If it’s been a while since you’ve checked your credit, you can request a free copy of your credit report from each of the three main credit reporting agencies—Experian, Equifax, and Transunion. As result of the pandemic, each bureau is offering free weekly online credit reports through April 2021. You can check your credit reports at Annual Credit Report.com, a site authorized by the Federal Trade Commission. Once you have a copy of each report, compare and contrast entries. Reports won’t be identical, but you can get a good idea of your financial position by reviewing each. If something looks amiss, contact the credit bureau and your lender to ask questions.
Many people are keenly aware of the balances in their savings, checking, and money market accounts. And you should review those frequently. But health care savings accounts sometimes get lost in the financial shuffle. If your employer sponsors a health care savings account, or you have money set away for health care emergencies or spending, take time to review balances and spending over the past year. Doing so can help you stay on top of your assets and make adjustments to allocated funds, where necessary. It’s also good to review this information as a family to ensure that your significant other understands how to use the funds and how much is available, should they become needed.
There is a lot of bad news in the world right now, but one silver lining is that interest rates are nearing historic lows. Now is the perfect time to review interest rates on your mortgages, auto loans, personal loans, and more, to see what kind of interest rates you’re paying. Do some research online, visit UtahFirst.com, or call one of our loan specialists to see where current interest rates stand, and whether you might be able to save money with a refinance. Many lenders, including Utah First, are helping people get through the current financial crisis with smart financial solutions. At the very least, checking your current interest rates is a good reminder about how much you owe, how much you’re paying toward principal, and how much longer you have to pay your loans.
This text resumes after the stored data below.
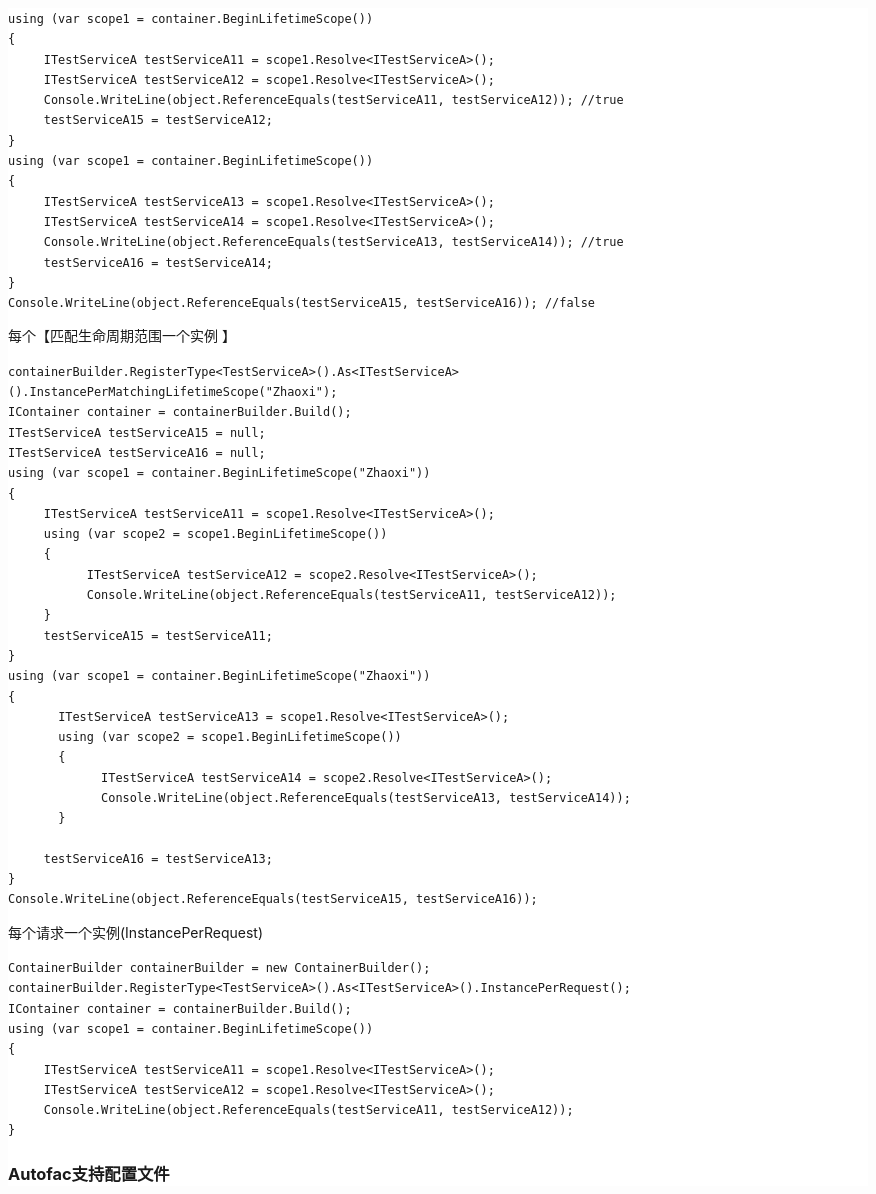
 ```
using (var scope1 = container.BeginLifetimeScope())
{
     ITestServiceA testServiceA11 = scope1.Resolve<ITestServiceA>();
     ITestServiceA testServiceA12 = scope1.Resolve<ITestServiceA>();
     Console.WriteLine(object.ReferenceEquals(testServiceA11, testServiceA12)); //true
     testServiceA15 = testServiceA12;
}
using (var scope1 = container.BeginLifetimeScope())
{
     ITestServiceA testServiceA13 = scope1.Resolve<ITestServiceA>();
     ITestServiceA testServiceA14 = scope1.Resolve<ITestServiceA>();
     Console.WriteLine(object.ReferenceEquals(testServiceA13, testServiceA14)); //true
     testServiceA16 = testServiceA14;
} 
Console.WriteLine(object.ReferenceEquals(testServiceA15, testServiceA16)); //false
```
 每个【匹配生命周期范围一个实例 】
```
containerBuilder.RegisterType<TestServiceA>().As<ITestServiceA>
().InstancePerMatchingLifetimeScope("Zhaoxi");
IContainer container = containerBuilder.Build();
ITestServiceA testServiceA15 = null;
ITestServiceA testServiceA16 = null;
using (var scope1 = container.BeginLifetimeScope("Zhaoxi"))
{
     ITestServiceA testServiceA11 = scope1.Resolve<ITestServiceA>(); 
     using (var scope2 = scope1.BeginLifetimeScope())
     { 
           ITestServiceA testServiceA12 = scope2.Resolve<ITestServiceA>();
           Console.WriteLine(object.ReferenceEquals(testServiceA11, testServiceA12)); 
     }  
     testServiceA15 = testServiceA11;
}
using (var scope1 = container.BeginLifetimeScope("Zhaoxi"))
{
       ITestServiceA testServiceA13 = scope1.Resolve<ITestServiceA>();
       using (var scope2 = scope1.BeginLifetimeScope())
       {
             ITestServiceA testServiceA14 = scope2.Resolve<ITestServiceA>();
             Console.WriteLine(object.ReferenceEquals(testServiceA13, testServiceA14)); 
       } 
                        
     testServiceA16 = testServiceA13;
}
Console.WriteLine(object.ReferenceEquals(testServiceA15, testServiceA16));

```
 每个请求一个实例(InstancePerRequest)  
```
ContainerBuilder containerBuilder = new ContainerBuilder();
containerBuilder.RegisterType<TestServiceA>().As<ITestServiceA>().InstancePerRequest();
IContainer container = containerBuilder.Build(); 
using (var scope1 = container.BeginLifetimeScope())
{
     ITestServiceA testServiceA11 = scope1.Resolve<ITestServiceA>();
     ITestServiceA testServiceA12 = scope1.Resolve<ITestServiceA>();
     Console.WriteLine(object.ReferenceEquals(testServiceA11, testServiceA12)); 
}
```
### Autofac支持配置文件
Tax season has been officially pushed until July by both the federal and Utah state governments. But that doesn’t mean you have to delay filing your taxes. Preparing your taxes, whether by yourself, with the help of a software program, or with an advisor is a great way to take stock of your current financial situation. Especially if you’re anticipating a refund, filing taxes sooner rather than later makes all the sense in the world. Plus, it gives you a chance to get organized. Review your income, inventory receipts, take stock of donations, and determine your current deductions to help you make sense of your current financial situation.
Organizing your finances might not be the most fun way to pass the quarantine time, but it can help you budget your money, and make needed changes to your finances. And with a little extra time on your hands at home, it’s a practical way to be prepared for possible changes to the economy or income in the months ahead.